**Given data**

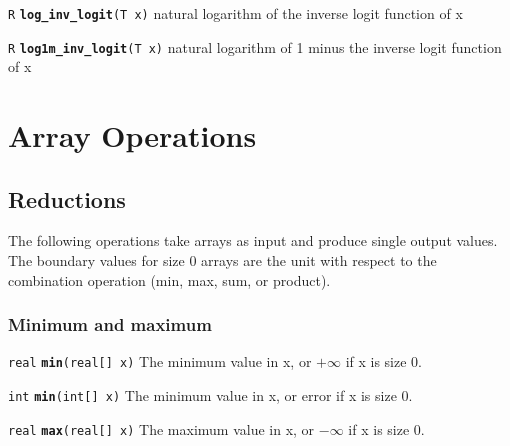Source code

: \documentclass[
  10pt,
]{book}
\begin{document}
\texttt{R} \textbf{\texttt{log\_inv\_logit}}\texttt{(T\ x)}\newline
natural logarithm of the inverse logit function of x


\texttt{R} \textbf{\texttt{log1m\_inv\_logit}}\texttt{(T\ x)}\newline
natural logarithm of 1 minus the inverse logit function of x

\hypertarget{array-operations}{%
\chapter{Array Operations}\label{array-operations}}

\hypertarget{array-reductions}{%
\section{Reductions}\label{array-reductions}}

The following operations take arrays as input and produce single
output values. The boundary values for size 0 arrays are the unit
with respect to the combination operation (min, max, sum, or product).

\hypertarget{minimum-and-maximum}{%
\subsection{Minimum and maximum}\label{minimum-and-maximum}}


\texttt{real} \textbf{\texttt{min}}\texttt{(real{[}{]}\ x)}\newline
The minimum value in x, or \(+\infty\) if x is size 0.


\texttt{int} \textbf{\texttt{min}}\texttt{(int{[}{]}\ x)}\newline
The minimum value in x, or error if x is size 0.


\texttt{real} \textbf{\texttt{max}}\texttt{(real{[}{]}\ x)}\newline
The maximum value in x, or \(-\infty\) if x is size 0.

\end{document}
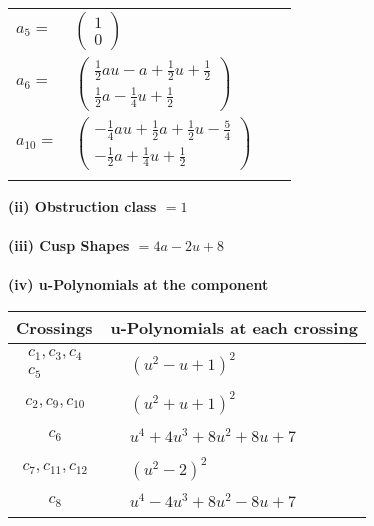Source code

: \documentclass[1p]{elsarticle_modified}
\theoremstyle{definition}
\begin{document}
\begin{tabular}{m{7pt} m{180pt} m{7pt} m{180pt} }
\flushright $a_{5}=$&$\begin{pmatrix}1\\0\end{pmatrix}$ \\
\flushright $a_{6}=$&$\begin{pmatrix}\frac{1}{2} a u- a+\frac{1}{2} u+\frac{1}{2}\\\frac{1}{2} a-\frac{1}{4} u+\frac{1}{2}\end{pmatrix}$ \\
\flushright $a_{10}=$&$\begin{pmatrix}-\frac{1}{4} a u+\frac{1}{2} a+\frac{1}{2} u-\frac{5}{4}\\-\frac{1}{2} a+\frac{1}{4} u+\frac{1}{2}\end{pmatrix}$\\&\end{tabular}
\flushleft \textbf{(ii) Obstruction class $= 1$}\\~\\
\flushleft \textbf{(iii) Cusp Shapes $= 4 a-2 u+8$}\\~\\
\newpage\renewcommand{\arraystretch}{1}
\flushleft \textbf{(iv) u-Polynomials at the component}\newline \\
\begin{tabular}{m{50pt}|m{274pt}}
Crossings & \hspace{64pt}u-Polynomials at each crossing \\
\hline $$\begin{aligned}c_{1},c_{3},c_{4}\\c_{5}\end{aligned}$$&$\begin{aligned}
&(u^2- u+1)^2
\end{aligned}$\\
\hline $$\begin{aligned}c_{2},c_{9},c_{10}\end{aligned}$$&$\begin{aligned}
&(u^2+u+1)^2
\end{aligned}$\\
\hline $$\begin{aligned}c_{6}\end{aligned}$$&$\begin{aligned}
&u^4+4 u^3+8 u^2+8 u+7
\end{aligned}$\\
\hline $$\begin{aligned}c_{7},c_{11},c_{12}\end{aligned}$$&$\begin{aligned}
&(u^2-2)^2
\end{aligned}$\\
\hline $$\begin{aligned}c_{8}\end{aligned}$$&$\begin{aligned}
&u^4-4 u^3+8 u^2-8 u+7
\end{aligned}$\\
\hline
\end{tabular}\\~\\
\end{document}
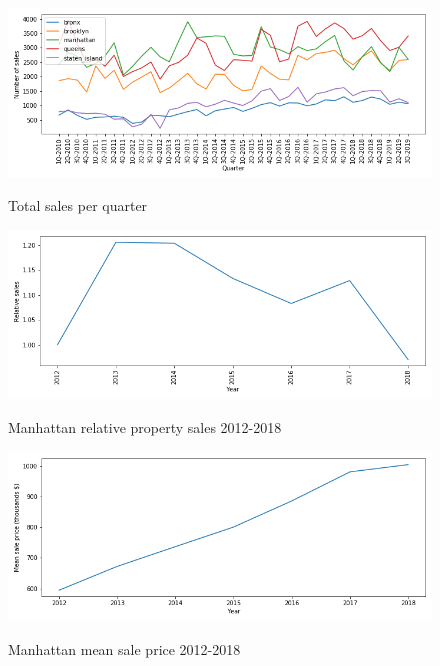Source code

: \begin{figure}[H]
    \centering
    \scalebox{0.5}  
    {\includegraphics{figs/sales_by_borough_per_quarter.png}}
    \caption{Total sales per quarter}
    \label{sales_quarter_borough}
\end{figure}

\begin{figure}[H]
    \centering
    \scalebox{0.5}  
    {\includegraphics{figs/manhattan_relative_sales.png}}
    \caption{Manhattan relative property sales 2012-2018}
    \label{manhattan_relative_sales}
\end{figure}

\begin{figure}[H]
    \centering
    \scalebox{0.5}  
    {\includegraphics{figs/manhattan_mean_sale_price.png}}
    \caption{Manhattan mean sale price 2012-2018}
    \label{manhattan_mean_sale_price}
\end{figure}

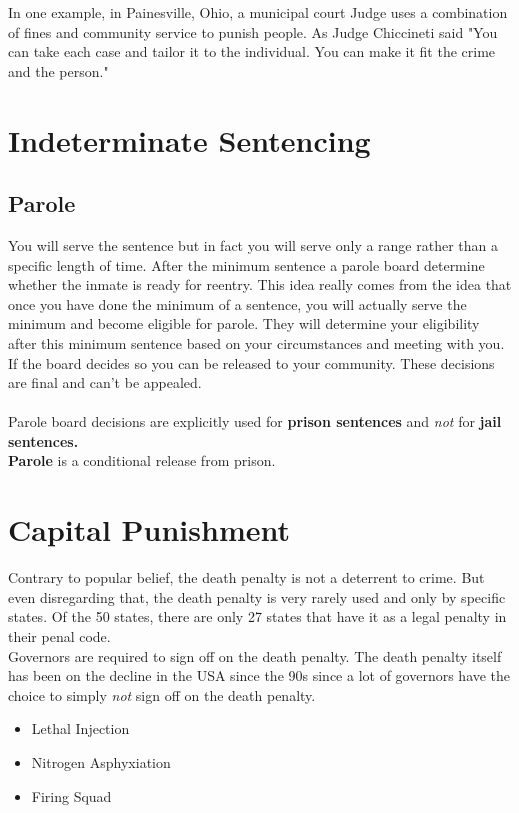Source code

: \documentclass[10pt]{article}
\begin{document}
In one example, in Painesville, Ohio, a municipal court Judge uses a combination of fines and community service to punish people. As Judge Chiccineti said "You can take each case and tailor it to the individual. You can make it fit the crime and the person."

\section*{Indeterminate Sentencing}
\subsection*{Parole}
You will serve the sentence but in fact you will serve only a range rather than a specific length of time. After the minimum sentence a parole board determine whether the inmate is ready for reentry. This idea really comes from the idea that once you have done the minimum of a sentence, you will actually serve the minimum and become eligible for parole. They will determine your eligibility after this minimum sentence based on your circumstances and meeting with you. If the board decides so you can be released to your community. These decisions are final and can't be appealed.\\\\
Parole board decisions are explicitly used for \textbf{prison sentences} and \textit{not} for \textbf{jail sentences.}\\
\textbf{Parole} is a conditional release from prison.\\

\section*{Capital Punishment}
Contrary to popular belief, the death penalty is not a deterrent to crime. But even disregarding that, the death penalty is very rarely used and only by specific states. Of the 50 states, there are only 27 states that have it as a legal penalty in their penal code.\\
Governors are required to sign off on the death penalty. The death penalty itself has been on the decline in the USA since the 90s since a lot of governors have the choice to simply \textit{not} sign off on the death penalty.\\
\begin{itemize}
    \item Lethal Injection
    \item Nitrogen Asphyxiation
    \item Firing Squad
\end{itemize}
\end{document}
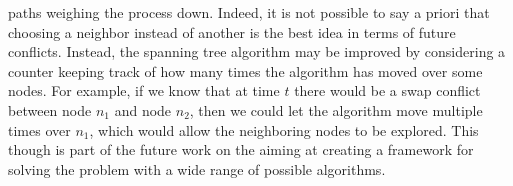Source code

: paths weighing the process down. Indeed, it is not possible to say a priori
that choosing a neighbor instead of another is the best idea in terms of future
conflicts. \newline
Instead, the spanning tree algorithm may be improved by considering a counter
keeping track of how many times the algorithm has moved over some nodes. For
example, if we know that at time $t$ there would be a swap conflict between
node $n_1$ and node $n_2$, then we could let the algorithm move multiple times
over $n_1$, which would allow the neighboring nodes to be explored. \newline
This though is part of the future work on the  aiming at creating a
framework for solving the problem with a wide range of possible algorithms. 

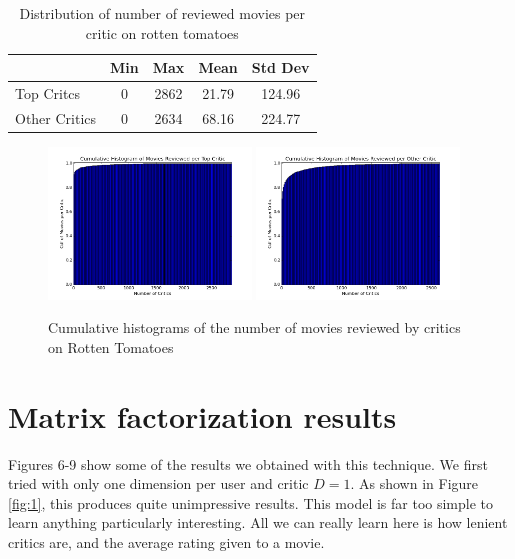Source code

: \documentclass[12pt]{article}
\begin{document}
	\begin{table}[H]
	 \centering
	 \caption{Distribution of number of reviewed movies per critic on rotten tomatoes} 
	 \begin{tabular}{ l | c | c | c | c }
	 \hline
	 &  Min & Max & Mean & Std Dev  \\
	 \hline
	 Top Critcs & 0 & 2862 & 21.79 & 124.96 \\
	 Other Critics & 0 & 2634 & 68.16 & 224.77 \\
	 \hline
	 \end{tabular}
	 \end{table}

	\begin{figure}[H]
	    \centering
	    \includegraphics[width=0.48\textwidth]{plots/plot_r_crit_top.png}
	    \includegraphics[width=0.48\textwidth]{plots/plot_r_crit_oth.png}
	    \caption{Cumulative histograms of the number of movies reviewed by critics on Rotten Tomatoes}
	    \label{fig:r_crit}
	\end{figure}



\section{Matrix factorization results}

Figures 6-9 show some of the results we obtained with this technique. We first tried with only one dimension per user and critic $D=1$. As shown in Figure \ref{fig:1}, this produces quite unimpressive results. This model is far too simple to learn anything particularly interesting. All we can really learn here is how lenient critics are, and the average rating given to a movie.
\end{document}

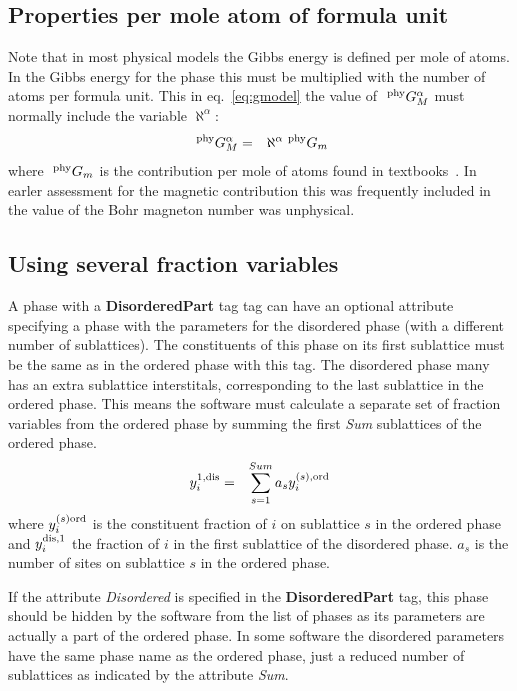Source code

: \documentclass{article}
\begin{document}
\subsection{Properties per mole atom of formula unit}\label{sec:physmod}

Note that in most physical models the Gibbs energy is defined per mole
of atoms.  In the Gibbs energy for the phase this must be multiplied
with the number of atoms per formula unit.  This in
eq.~\ref{eq:gmodel} the value of $~^{\rm phy}G^{\alpha}_M$ must
normally include the variable $\aleph^{\alpha}$:
\begin{eqnarray}
~^{\rm phy}G^{\alpha}_M &=& \aleph^{\alpha} ~^{\rm phy}G_m \label{eq:perfm}
\end{eqnarray}
where $~^{\rm phy}G_m$ is the contribution per mole of atoms found in
textbooks~\cite{00Ans}.  In earler assessment for the magnetic
contribution this was frequently included in the value of the Bohr
magneton number was unphysical.



\subsection{Using several fraction variables}\label{sec:nodis}

A phase with a {\bf DisorderedPart} tag tag can have an optional
attribute specifying a phase with the parameters for the disordered
phase (with a different number of sublattices). The constituents of
this phase on its first sublattice must be the same as in the ordered
phase with this tag.  The disordered phase many has an extra
sublattice interstitals, corresponding to the last sublattice in the
ordered phase.  This means the software must calculate a separate set
of fraction variables from the ordered phase by summing the first {\em
  Sum} sublattices of the ordered phase.
\begin{eqnarray}
y^{1,\rm dis}_i &=& \sum^{Sum}_{s=1} a_s y^{(s),\rm ord}_i
\end{eqnarray}
where $y^{(s)\rm ord}_i$ is the constituent fraction of $i$ on
sublattice $s$ in the ordered phase and $y^{\rm dis,1}_i$ the fraction
of $i$ in the first sublattice of the disordered phase.  $a_s$ is the
number of sites on sublattice $s$ in the ordered phase.

If the attribute {\em Disordered} is specified in the {\bf
  DisorderedPart} tag, this phase should be hidden by the software
from the list of phases as its parameters are actually a part of the
ordered phase.  In some software the disordered parameters have the
same phase name as the ordered phase, just a reduced number of
sublattices as indicated by the attribute {\em Sum}.
\end{document}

**Activity**
Set down, exactly and in full, the lines from the one containing "contribution this was" through the end of the entries; no other line belongs.

**Written answer**
contribution this was frequently included in the value of the Bohr
magneton number was unphysical.



\subsection{Using several fraction variables}\label{sec:nodis}

A phase with a {\bf DisorderedPart} tag tag can have an optional
attribute specifying a phase with the parameters for the disordered
phase (with a different number of sublattices). The constituents of
this phase on its first sublattice must be the same as in the ordered
phase with this tag.  The disordered phase many has an extra
sublattice interstitals, corresponding to the last sublattice in the
ordered phase.  This means the software must calculate a separate set
of fraction variables from the ordered phase by summing the first {\em
  Sum} sublattices of the ordered phase.
\begin{eqnarray}
y^{1,\rm dis}_i &=& \sum^{Sum}_{s=1} a_s y^{(s),\rm ord}_i
\end{eqnarray}
where $y^{(s)\rm ord}_i$ is the constituent fraction of $i$ on
sublattice $s$ in the ordered phase and $y^{\rm dis,1}_i$ the fraction
of $i$ in the first sublattice of the disordered phase.  $a_s$ is the
number of sites on sublattice $s$ in the ordered phase.

If the attribute {\em Disordered} is specified in the {\bf
  DisorderedPart} tag, this phase should be hidden by the software
from the list of phases as its parameters are actually a part of the
ordered phase.  In some software the disordered parameters have the
same phase name as the ordered phase, just a reduced number of
sublattices as indicated by the attribute {\em Sum}.
\end{document}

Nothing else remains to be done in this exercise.